Visually dazzling, Paolo Sorrentino's Golden Globe-winning film is an extravagant odyssey through Rome, ostensibly examining the hedonistic lifestyle of Jep Gambardella, an acclaimed writer. Fittingly, his story begins at a bacchanal celebrating his 65th birthday. With hundreds of revelers romping around him, Jep confronts not only the camera but also his squandered years, devoted to being the sort of charming socialite who not only could throw the best parties but who could ruin other people's parties at will.
Forty years ago, Jep wrote a novel, "The Human Apparatus." He's lived on his literary laurels ever since, scribbling superficial celebrity profiles. "Rome makes you waste a lot of time," he explains. Dwelling in a sumptuous flat that overlooks the Coliseum, he surrounds himself with friends and admirers. Accompanied by a middle-aged stripper, Ramona (Sabrina Ferilli), he attends fashionable events with the upper bourgeoisie, strolls along the banks of the Tiber, meanders through deserted palazzos and impertinently questions his mysterious upstairs neighbor.

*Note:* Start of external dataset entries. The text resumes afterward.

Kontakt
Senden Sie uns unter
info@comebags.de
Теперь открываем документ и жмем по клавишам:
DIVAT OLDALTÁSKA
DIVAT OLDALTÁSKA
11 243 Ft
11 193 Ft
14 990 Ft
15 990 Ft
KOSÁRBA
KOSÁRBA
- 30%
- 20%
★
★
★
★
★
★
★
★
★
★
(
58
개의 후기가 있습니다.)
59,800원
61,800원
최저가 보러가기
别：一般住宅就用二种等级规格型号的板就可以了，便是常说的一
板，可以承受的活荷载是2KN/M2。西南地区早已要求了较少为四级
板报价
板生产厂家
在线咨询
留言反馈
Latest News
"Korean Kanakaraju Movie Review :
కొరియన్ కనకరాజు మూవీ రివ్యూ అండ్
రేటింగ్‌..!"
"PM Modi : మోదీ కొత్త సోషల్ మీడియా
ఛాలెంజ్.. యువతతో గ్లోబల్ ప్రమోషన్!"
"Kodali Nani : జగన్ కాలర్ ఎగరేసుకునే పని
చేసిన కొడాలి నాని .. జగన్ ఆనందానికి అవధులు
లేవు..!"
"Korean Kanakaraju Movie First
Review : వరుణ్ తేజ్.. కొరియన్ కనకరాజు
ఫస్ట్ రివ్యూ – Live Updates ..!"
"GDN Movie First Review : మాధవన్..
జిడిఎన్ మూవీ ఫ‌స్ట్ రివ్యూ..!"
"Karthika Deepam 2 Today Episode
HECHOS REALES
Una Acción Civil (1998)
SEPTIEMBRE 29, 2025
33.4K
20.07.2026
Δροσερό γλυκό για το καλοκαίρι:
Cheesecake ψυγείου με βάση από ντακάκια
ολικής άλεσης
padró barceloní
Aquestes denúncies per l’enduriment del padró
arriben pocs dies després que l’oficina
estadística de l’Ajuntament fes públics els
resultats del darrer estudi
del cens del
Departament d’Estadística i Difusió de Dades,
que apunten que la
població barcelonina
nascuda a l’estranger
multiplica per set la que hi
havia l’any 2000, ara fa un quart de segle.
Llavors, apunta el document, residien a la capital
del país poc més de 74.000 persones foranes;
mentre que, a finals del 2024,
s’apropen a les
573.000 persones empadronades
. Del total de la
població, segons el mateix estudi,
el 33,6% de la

Until, one day, a stranger appears on his doorstep, introducing himself as the widower of the woman who was Jep's first true love. Together, they commiserate about her passing as Jep is overwhelmed by nostalgia, evoking the film's open-
ing quote from Louis-Ferdinand Celine: "Our journey is entire-
ly imaginary. That is its strength."
Using thematic imagery that evokes fond memories of Fellini's "La Dolce Vida" and "Roma," along with Antonioni's "La Notte," it's written by Umberto Contarello and director Paolo Sorrentino, who works once again with his charismatic "Il Divo" star Toni Serbillo, to create a pulsating, satirical portrait of a suave, world-weary journalist searching for his long-lost idealism while experiencing the exquisite sights and sounds of the glorious Eternal City, distinctively depicted by cinematographer Luca Bigazzi. Indelibly amusing episodes include a less-than-spiritual visit from Sister Maria (Sonia Gessner), a recipe-obsessed Cardinal (Roberto Herlitzka), and slavish devotion to a Botox technician.
On the Granger Movie Gauge of 1 to 10, "The Great Beauty," in Italian with English subtitles, is an elegant, existentially enigmatic 8, a magnificent meditation on opulence and decadence.